Texte fourni —
· · · ·
Le principe : la notion de déséquilibre significatif ne s’applique pas encore en matière de baux commerciaux 

A ce jour encore, la notion de « déséquilibre significatif » visée à l’article 1171 du code civil n’est, officiellement, pas applicable en matière de bail commercial.

Pourtant, et principalement dans les centres commerciaux, certaines pratiques, notamment par l’imposition aux preneurs de certaines clauses, peuvent mener à créer un déséquilibre significatif entre les parties.

Pour mémoire, cet article est rédigé ainsi :

« Dans un contrat d’adhésion, toute clause non négociable, déterminée à l’avance par l’une des parties, qui crée un déséquilibre significatif entre les droits et obligations des parties au contrat est réputée non écrite.

« L’appréciation du déséquilibre significatif ne porte ni sur l’objet principal du contrat ni sur l’adéquation du prix à la prestation ».

Nous avions précédemment publié un article sur ce thème : « Le « déséquilibre significatif », une arme au bénéfice des enseignes », à la suite de l’arrêt de la Troisième chambre civile de la Cour de cassation en date du 15 février 2018 (pourvoi n° 17-11.329), rendu au visa de L. 442-6 I 2° du Code de commerce.

Nous écrivions notamment que cet arrêt ne pouvait priver les locataires de la possibilité d’agir sur le fondement du droit commun, au visa de l’article 1171 du Code civil qui s’applique aux contrats conclus ou renouvelés après le 1er octobre 2016.
· · · ·
Données fournies —
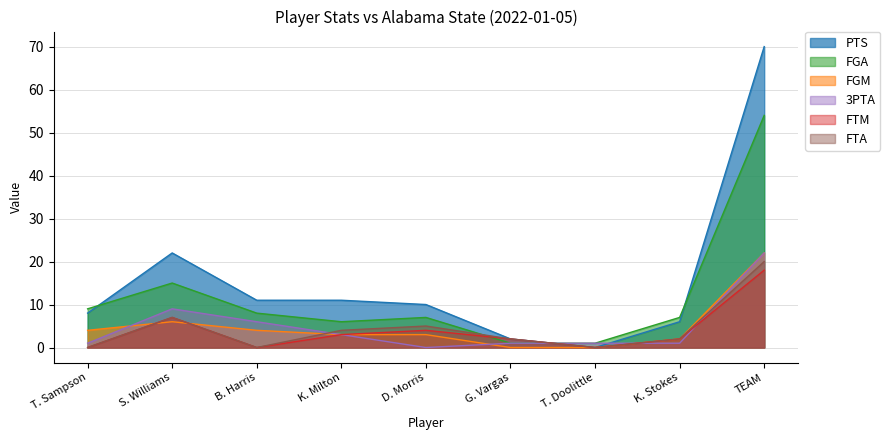

What is the difference between the highest and lowest values at D. Morris?

10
· · · ·
Consigne —
D'après l'article 1171 du code civil tel que le cite le texte fourni, énumérez toutes les conditions requises pour qu'une clause soit réputée non écrite.

Corrigé —
- La clause figure dans un contrat d'adhésion.
- Elle est non négociable.
- Elle est déterminée à l'avance par l'une des parties.
- Elle crée un déséquilibre significatif entre les droits et obligations des parties au contrat.